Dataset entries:
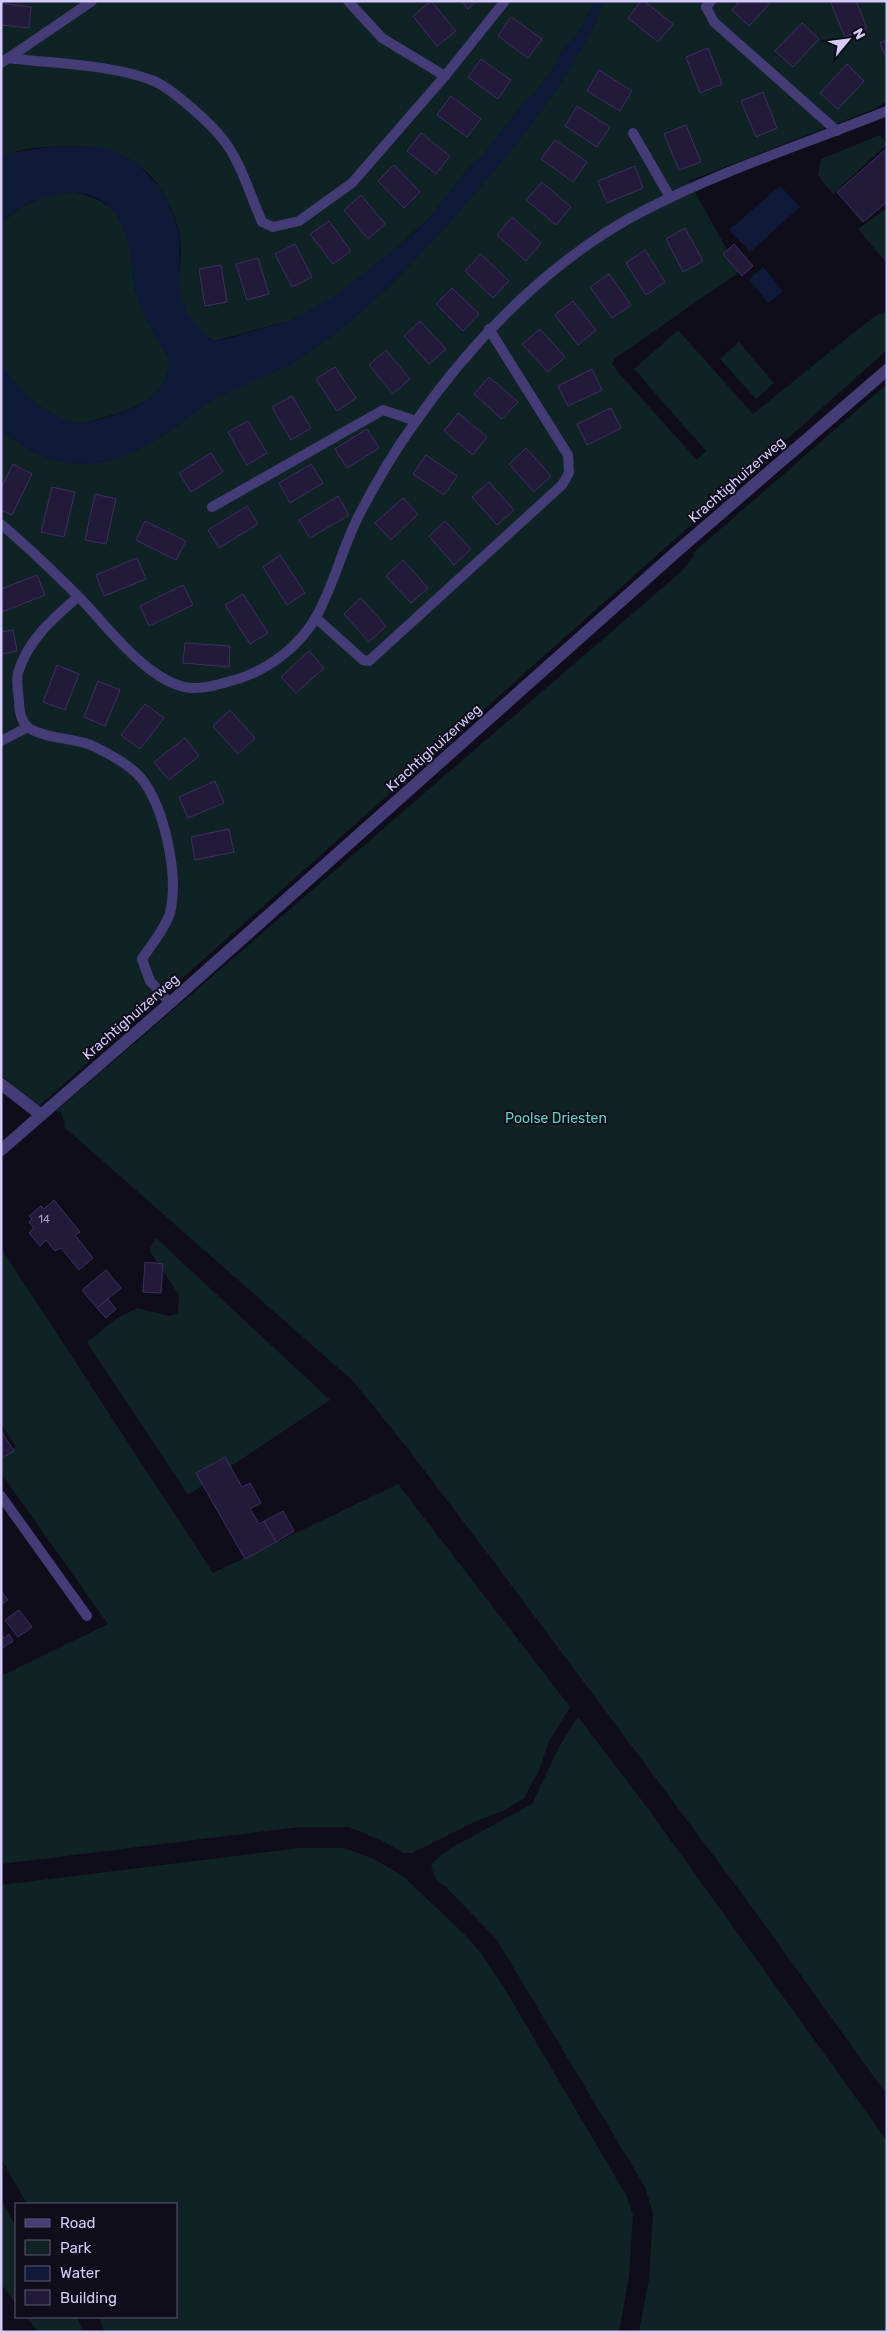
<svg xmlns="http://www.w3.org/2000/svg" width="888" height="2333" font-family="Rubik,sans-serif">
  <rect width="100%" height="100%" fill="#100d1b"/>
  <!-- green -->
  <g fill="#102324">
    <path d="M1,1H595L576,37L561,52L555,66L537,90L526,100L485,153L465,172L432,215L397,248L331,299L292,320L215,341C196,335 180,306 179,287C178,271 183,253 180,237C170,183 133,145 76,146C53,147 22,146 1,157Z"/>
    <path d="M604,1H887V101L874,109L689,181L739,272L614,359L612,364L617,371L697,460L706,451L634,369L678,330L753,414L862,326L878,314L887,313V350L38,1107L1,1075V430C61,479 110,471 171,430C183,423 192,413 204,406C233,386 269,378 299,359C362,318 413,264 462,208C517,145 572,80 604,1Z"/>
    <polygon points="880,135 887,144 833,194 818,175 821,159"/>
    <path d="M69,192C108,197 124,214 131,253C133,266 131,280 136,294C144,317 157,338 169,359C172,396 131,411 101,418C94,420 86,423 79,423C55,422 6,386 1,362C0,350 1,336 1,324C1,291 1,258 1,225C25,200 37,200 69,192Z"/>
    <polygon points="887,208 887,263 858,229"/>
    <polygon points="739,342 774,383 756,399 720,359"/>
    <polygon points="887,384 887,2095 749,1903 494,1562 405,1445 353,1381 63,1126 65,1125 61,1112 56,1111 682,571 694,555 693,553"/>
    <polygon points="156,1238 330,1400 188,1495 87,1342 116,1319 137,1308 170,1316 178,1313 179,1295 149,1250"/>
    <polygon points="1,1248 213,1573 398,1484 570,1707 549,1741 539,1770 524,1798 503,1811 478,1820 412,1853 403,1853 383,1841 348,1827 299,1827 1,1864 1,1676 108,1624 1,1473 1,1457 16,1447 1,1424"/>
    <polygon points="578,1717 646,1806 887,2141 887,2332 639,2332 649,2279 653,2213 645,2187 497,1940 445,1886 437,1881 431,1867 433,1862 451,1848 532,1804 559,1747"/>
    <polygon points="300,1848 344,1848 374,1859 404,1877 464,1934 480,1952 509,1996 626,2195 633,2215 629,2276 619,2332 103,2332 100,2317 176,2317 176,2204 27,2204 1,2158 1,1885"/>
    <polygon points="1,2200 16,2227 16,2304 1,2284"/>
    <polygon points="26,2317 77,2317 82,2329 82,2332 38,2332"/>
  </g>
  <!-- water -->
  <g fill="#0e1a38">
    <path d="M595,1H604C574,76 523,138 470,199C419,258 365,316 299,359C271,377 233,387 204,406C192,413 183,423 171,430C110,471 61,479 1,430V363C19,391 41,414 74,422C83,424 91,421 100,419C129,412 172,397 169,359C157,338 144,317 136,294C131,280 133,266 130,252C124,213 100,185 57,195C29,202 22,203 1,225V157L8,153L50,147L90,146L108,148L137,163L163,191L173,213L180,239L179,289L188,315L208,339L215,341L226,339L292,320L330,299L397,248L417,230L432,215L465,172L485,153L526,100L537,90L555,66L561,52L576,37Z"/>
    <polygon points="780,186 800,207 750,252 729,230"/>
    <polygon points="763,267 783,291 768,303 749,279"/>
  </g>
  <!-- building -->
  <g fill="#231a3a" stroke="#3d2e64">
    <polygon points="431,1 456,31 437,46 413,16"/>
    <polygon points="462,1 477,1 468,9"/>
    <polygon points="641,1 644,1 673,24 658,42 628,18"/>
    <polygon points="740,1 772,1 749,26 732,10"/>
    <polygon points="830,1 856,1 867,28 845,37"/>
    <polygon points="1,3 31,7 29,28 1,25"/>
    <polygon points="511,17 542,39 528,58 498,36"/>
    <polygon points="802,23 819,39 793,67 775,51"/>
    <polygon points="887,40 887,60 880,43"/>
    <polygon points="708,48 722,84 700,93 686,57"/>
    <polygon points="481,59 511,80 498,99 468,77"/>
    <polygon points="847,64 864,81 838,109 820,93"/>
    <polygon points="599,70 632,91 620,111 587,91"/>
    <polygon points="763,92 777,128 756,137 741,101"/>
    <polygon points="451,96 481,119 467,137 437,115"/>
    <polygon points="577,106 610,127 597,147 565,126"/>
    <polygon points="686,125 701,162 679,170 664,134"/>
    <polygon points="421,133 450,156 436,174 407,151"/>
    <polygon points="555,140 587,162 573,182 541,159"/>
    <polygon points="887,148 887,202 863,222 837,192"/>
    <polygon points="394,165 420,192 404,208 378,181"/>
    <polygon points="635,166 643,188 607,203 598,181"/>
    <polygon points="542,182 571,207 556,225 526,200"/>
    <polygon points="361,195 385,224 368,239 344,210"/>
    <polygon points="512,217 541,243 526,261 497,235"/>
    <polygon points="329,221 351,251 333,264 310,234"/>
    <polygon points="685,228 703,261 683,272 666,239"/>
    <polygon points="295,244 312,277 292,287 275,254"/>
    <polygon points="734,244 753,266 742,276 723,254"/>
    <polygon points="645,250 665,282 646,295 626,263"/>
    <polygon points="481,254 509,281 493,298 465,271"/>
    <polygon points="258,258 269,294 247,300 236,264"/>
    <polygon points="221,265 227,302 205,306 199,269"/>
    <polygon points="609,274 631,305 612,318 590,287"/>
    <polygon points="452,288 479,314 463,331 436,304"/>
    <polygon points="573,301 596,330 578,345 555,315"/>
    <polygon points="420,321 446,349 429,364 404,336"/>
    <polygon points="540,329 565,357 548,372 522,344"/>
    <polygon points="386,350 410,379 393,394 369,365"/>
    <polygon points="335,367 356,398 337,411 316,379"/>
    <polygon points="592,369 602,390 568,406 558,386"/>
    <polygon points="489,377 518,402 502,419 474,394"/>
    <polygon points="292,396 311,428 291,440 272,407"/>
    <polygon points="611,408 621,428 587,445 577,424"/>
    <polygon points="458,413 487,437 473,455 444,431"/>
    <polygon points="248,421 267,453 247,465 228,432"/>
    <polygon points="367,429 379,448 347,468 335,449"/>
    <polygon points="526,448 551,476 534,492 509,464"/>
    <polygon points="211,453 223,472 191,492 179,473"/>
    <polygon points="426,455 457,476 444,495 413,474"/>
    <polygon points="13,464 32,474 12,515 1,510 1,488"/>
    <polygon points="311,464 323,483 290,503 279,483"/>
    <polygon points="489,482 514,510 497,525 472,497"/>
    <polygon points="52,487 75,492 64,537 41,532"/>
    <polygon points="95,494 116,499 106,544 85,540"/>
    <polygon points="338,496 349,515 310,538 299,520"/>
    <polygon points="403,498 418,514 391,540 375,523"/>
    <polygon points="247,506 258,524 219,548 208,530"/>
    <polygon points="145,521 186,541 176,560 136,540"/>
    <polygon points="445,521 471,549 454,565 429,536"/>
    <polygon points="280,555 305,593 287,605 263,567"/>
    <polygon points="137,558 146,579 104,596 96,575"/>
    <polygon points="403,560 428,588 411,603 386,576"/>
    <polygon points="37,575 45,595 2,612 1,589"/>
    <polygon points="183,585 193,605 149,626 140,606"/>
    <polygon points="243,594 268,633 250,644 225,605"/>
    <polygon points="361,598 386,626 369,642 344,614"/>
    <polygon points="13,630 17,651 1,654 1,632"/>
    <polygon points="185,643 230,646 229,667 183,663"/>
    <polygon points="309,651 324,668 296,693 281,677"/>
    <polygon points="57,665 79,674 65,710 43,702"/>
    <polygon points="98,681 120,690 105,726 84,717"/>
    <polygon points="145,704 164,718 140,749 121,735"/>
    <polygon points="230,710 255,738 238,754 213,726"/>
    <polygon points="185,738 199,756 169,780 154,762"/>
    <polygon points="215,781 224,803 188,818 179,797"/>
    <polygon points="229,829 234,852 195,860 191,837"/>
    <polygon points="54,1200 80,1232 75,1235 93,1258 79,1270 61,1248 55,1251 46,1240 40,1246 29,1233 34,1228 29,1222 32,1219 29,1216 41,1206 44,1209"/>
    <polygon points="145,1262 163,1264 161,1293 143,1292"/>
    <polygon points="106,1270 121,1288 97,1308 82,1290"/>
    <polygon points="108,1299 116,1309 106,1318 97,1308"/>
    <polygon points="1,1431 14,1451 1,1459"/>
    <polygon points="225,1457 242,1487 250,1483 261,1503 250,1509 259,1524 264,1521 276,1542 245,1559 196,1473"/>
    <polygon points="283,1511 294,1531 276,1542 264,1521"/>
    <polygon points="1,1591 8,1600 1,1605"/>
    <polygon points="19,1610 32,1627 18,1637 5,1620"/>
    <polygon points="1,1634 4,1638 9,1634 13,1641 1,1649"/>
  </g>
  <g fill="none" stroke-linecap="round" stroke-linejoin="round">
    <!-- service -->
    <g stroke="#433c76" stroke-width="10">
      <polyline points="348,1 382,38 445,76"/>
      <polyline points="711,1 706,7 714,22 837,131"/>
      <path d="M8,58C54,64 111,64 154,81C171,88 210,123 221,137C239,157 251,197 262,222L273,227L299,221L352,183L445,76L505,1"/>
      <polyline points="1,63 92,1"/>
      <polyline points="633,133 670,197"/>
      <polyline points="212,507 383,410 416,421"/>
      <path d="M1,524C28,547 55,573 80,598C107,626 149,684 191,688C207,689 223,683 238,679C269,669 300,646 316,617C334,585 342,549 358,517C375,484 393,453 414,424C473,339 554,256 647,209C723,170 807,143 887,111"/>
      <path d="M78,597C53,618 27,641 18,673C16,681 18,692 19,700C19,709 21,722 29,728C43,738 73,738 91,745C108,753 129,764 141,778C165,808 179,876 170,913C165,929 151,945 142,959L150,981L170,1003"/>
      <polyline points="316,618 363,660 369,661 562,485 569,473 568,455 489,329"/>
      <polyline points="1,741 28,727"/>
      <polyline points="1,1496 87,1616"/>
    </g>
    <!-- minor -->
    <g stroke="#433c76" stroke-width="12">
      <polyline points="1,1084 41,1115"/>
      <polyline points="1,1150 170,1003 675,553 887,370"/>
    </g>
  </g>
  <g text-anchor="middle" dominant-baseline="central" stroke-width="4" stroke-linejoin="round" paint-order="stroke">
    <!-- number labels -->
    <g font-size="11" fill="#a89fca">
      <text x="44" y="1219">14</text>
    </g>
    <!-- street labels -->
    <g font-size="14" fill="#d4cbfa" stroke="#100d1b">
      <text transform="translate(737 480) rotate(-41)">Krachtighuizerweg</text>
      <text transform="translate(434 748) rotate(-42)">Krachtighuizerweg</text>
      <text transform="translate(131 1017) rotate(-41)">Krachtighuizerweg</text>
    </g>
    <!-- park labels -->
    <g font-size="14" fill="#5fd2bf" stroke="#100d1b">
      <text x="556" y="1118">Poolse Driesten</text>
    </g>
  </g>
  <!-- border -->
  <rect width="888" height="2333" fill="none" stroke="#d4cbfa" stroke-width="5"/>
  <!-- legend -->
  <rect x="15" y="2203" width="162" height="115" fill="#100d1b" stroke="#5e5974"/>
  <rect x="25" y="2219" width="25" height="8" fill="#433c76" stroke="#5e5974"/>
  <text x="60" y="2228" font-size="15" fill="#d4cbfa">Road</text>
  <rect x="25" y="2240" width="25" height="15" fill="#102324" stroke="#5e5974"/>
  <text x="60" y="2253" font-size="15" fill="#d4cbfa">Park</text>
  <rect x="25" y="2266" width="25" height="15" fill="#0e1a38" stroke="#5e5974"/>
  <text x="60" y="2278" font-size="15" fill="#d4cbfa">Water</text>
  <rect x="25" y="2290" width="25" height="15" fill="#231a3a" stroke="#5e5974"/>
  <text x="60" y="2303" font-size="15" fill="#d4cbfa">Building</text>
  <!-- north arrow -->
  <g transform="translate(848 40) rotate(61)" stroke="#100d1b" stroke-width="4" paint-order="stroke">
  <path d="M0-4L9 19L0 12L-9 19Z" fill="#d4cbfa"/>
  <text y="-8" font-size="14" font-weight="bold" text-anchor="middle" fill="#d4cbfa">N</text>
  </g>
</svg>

Your instructions:
Scan the data above and copy every line with "middle" in it.

Result for this exercise:
  <g text-anchor="middle" dominant-baseline="central" stroke-width="4" stroke-linejoin="round" paint-order="stroke">
  <text y="-8" font-size="14" font-weight="bold" text-anchor="middle" fill="#d4cbfa">N</text>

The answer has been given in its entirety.